Supremo Tribunal Federal analisa mudanças na Lei de Improbidade Administrativa relacionadas à intenção de agir - Informações e Detalhes
Na última quinta-feira, dia 28, o Supremo Tribunal Federal (STF) deu continuidade ao julgamento das ações que questionam as alterações na Lei de Improbidade Administrativa, realizadas pelo Congresso Nacional em 2021. Durante a sessão, os ministros formaram uma maioria para validar parte das mudanças propostas e para derrubar alguns trechos da norma que estavam em discussão.
Um dos principais pontos debatidos gira em torno da chamada “improbidade culposa”. Com as novas regras, agora é necessário comprovar o dolo, ou seja, a intenção de cometer a irregularidade, para que um agente público possa ser condenado por improbidade. Essa mudança visa proteger servidores e agentes de punições apenas por erros cometidos em suas funções, desde que não haja a intenção de praticar ações desonestas, como corrupção ou enriquecimento ilícito.

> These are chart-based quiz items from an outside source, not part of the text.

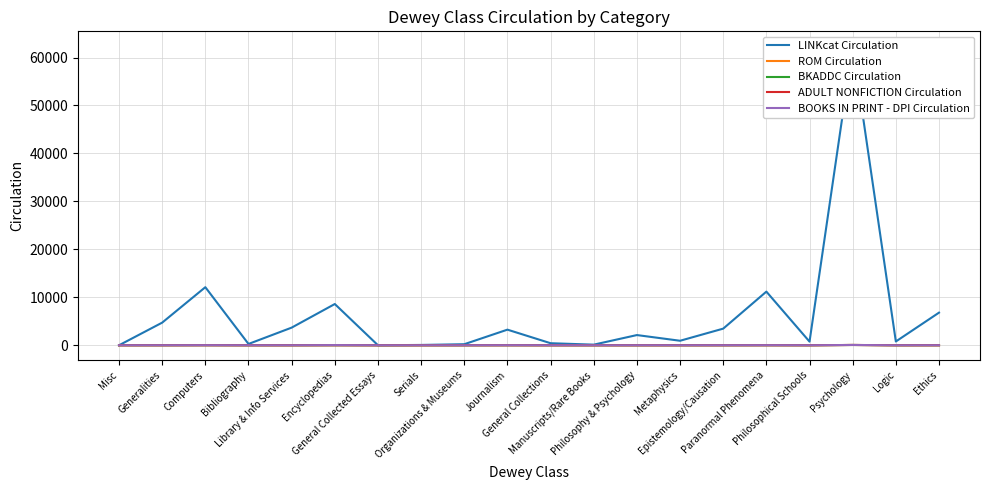

What is the label of the 2nd point from the right?

Logic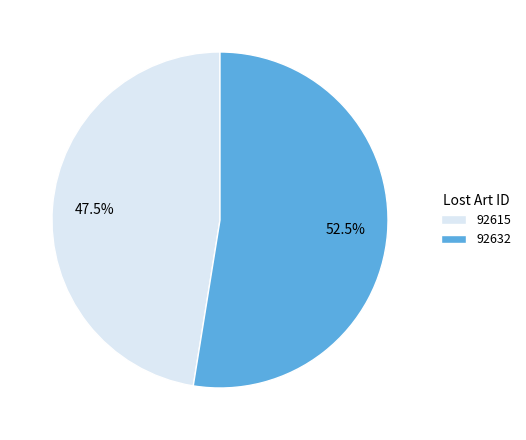

Rank the categories by value from lowest to highest.

92615, 92632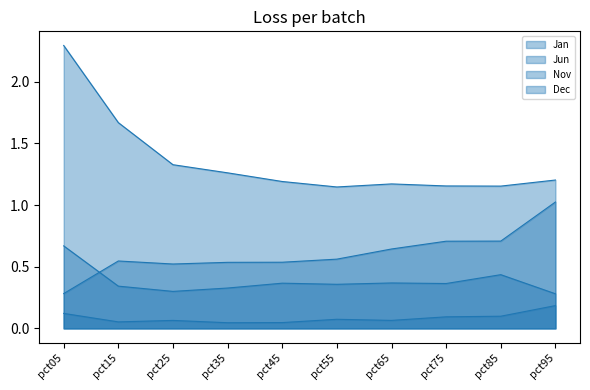

Reading left to right, transcribe all the data shown in this chart.

Jan: pct05=2.3	pct15=1.7	pct25=1.3	pct35=1.3	pct45=1.2	pct55=1.1	pct65=1.2	pct75=1.2	pct85=1.2	pct95=1.2
Jun: pct05=0.7	pct15=0.3	pct25=0.3	pct35=0.3	pct45=0.4	pct55=0.4	pct65=0.4	pct75=0.4	pct85=0.4	pct95=0.3
Nov: pct05=0.3	pct15=0.5	pct25=0.5	pct35=0.5	pct45=0.5	pct55=0.6	pct65=0.6	pct75=0.7	pct85=0.7	pct95=1.0
Dec: pct05=0.1	pct15=0.1	pct25=0.1	pct35=0.0	pct45=0.0	pct55=0.1	pct65=0.1	pct75=0.1	pct85=0.1	pct95=0.2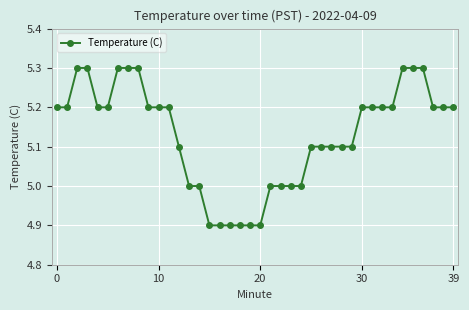

What is the average value?

5.1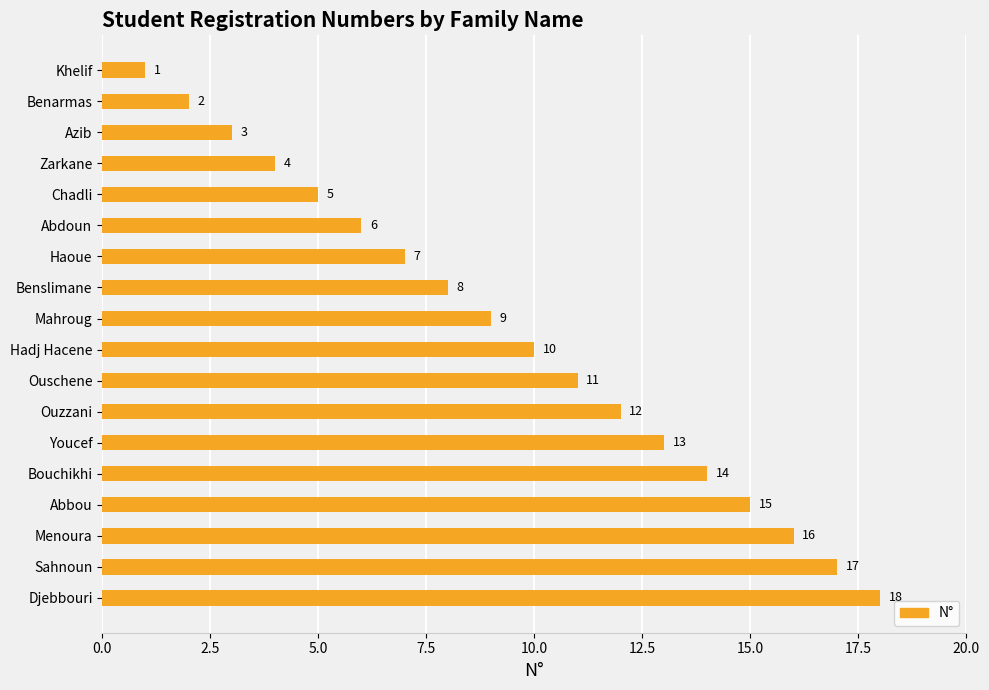

What is the difference between the maximum and minimum values?

17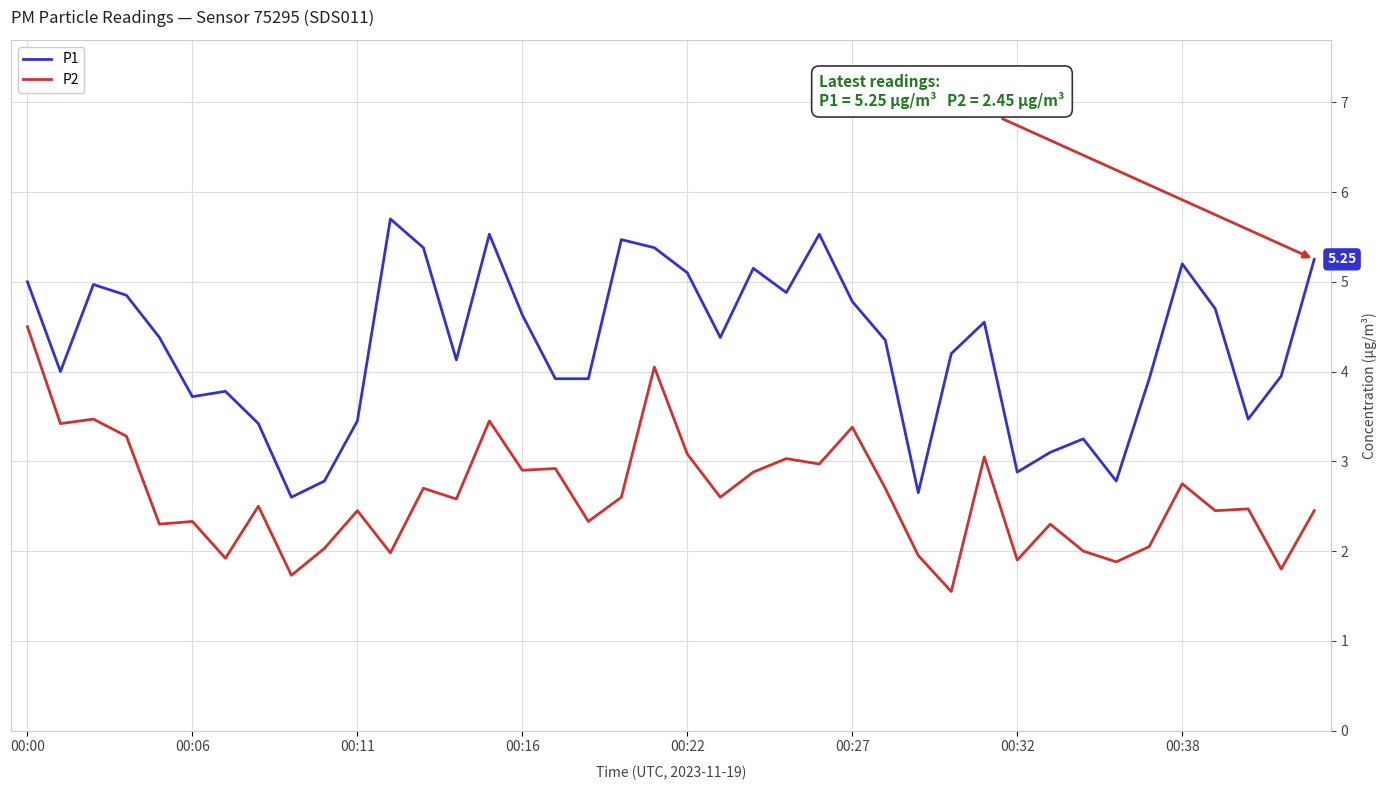

Does the chart have visible grid lines?

Yes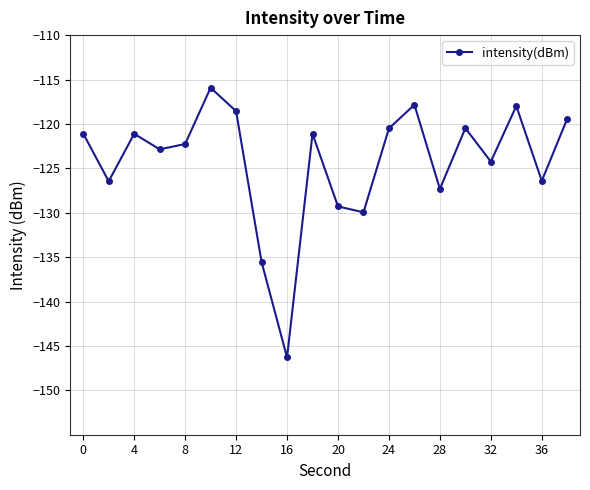

What is the value of the 10th point from the left?

-121.1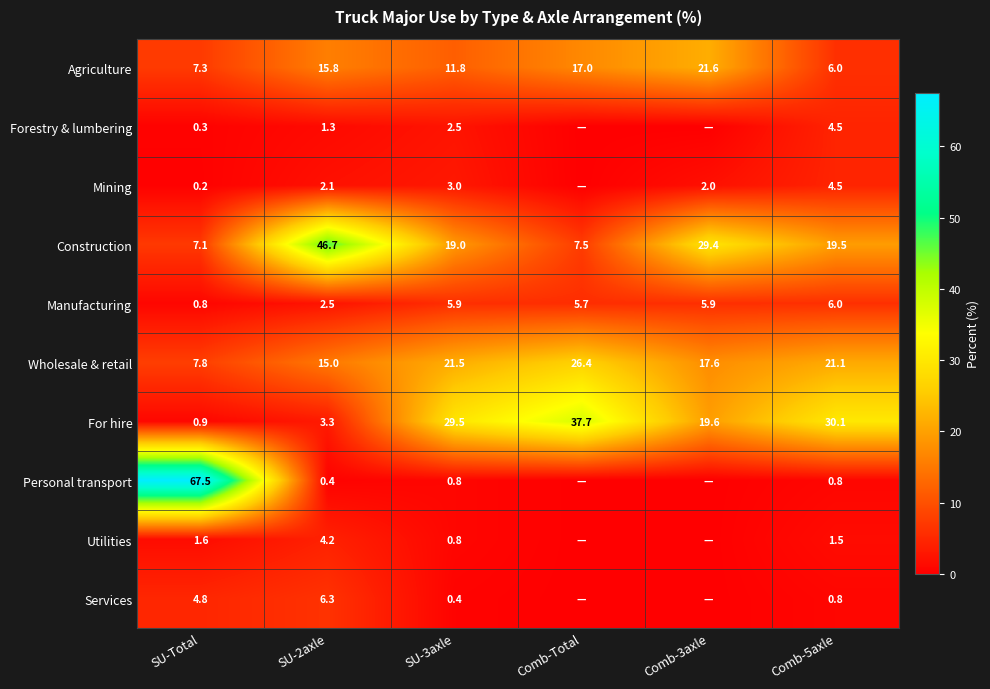

Which label corresponds to the largest value in the chart?

SU-Total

O STF teve que avaliar se a exigência de dolo é constitucional. Durante o julgamento, o ministro relator, Alexandre de Moraes, destacou a dificuldade de caracterizar atos de corrupção de forma culposa, ou seja, sem intenção. Ele lembrou que o STF já havia se posicionado anteriormente afirmando que a forma culposa na improbidade não é permitida, sendo necessária a comprovação da intenção ou consciência de que o ato era impróprio.
Moraes argumentou que esse julgamento representa uma oportunidade para a Corte reafirmar esse entendimento e fortalecer a jurisprudência sobre o tema. Seu posicionamento foi seguido por unanimidade pelos demais ministros presentes na sessão.
A Lei de Improbidade Administrativa, que está em vigor desde 1992, foi alterada em 2021 e trouxe diversas mudanças. A principal alteração foi a exigência do dolo, que agora precisa ser comprovado para caracterizar a improbidade. Isso significa que é fundamental provar a vontade consciente de realizar um ato ilícito, ao invés de apenas cometer um erro.
Além das mudanças relacionadas ao dolo, o STF também preservou a maior parte do núcleo da reforma da Lei de Improbidade aprovada, incluindo a reafirmação da impossibilidade de improbidade culposa, a validação de cláusulas sobre divergência interpretativa da lei, desde que não haja dolo ou erro grosseiro, assim como a manutenção do rol taxativo de condutas previsto no artigo 11 da lei.
As sanções continuam a ser aplicadas de forma isolada ou cumulativa, e a execução das punições será feita apenas após o trânsito em julgado. O julgamento foi interrompido e deverá ser retomado em uma data ainda a ser definida pelo STF.
Desta forma, a decisão do STF de exigir a comprovação de dolo para a caracterização da improbidade administrativa é um importante passo na proteção dos servidores públicos. Essa mudança ajuda a evitar punições injustas e garante que apenas aqueles que realmente agem com má fé sejam responsabilizados.
Além disso, a nova interpretação reforça a necessidade de uma administração pública mais ética e transparente. A exigência de dolo pode contribuir para a redução de acusações infundadas e permitir que os servidores exerçam suas funções sem o medo constante de serem punidos por erros não intencionais.
Por outro lado, é crucial que a sociedade esteja atenta a essa medida, uma vez que é necessário garantir que a proteção aos servidores não se transforme em um escudo para a impunidade. A responsabilidade deve ser aplicada de maneira justa e equilibrada.
Em resumo, a mudança traz um desafio para o sistema judiciário, que deve agora interpretar e aplicar a nova regra de forma a manter a integridade da administração pública, assegurando que a corrupção seja devidamente punida.
Finalmente, a expectativa é que a continuidade do julgamento no STF traga clareza sobre esses pontos e possibilite um entendimento mais amplo sobre a aplicação da Lei de Improbidade Administrativa, essencial para a promoção de um governo mais ético.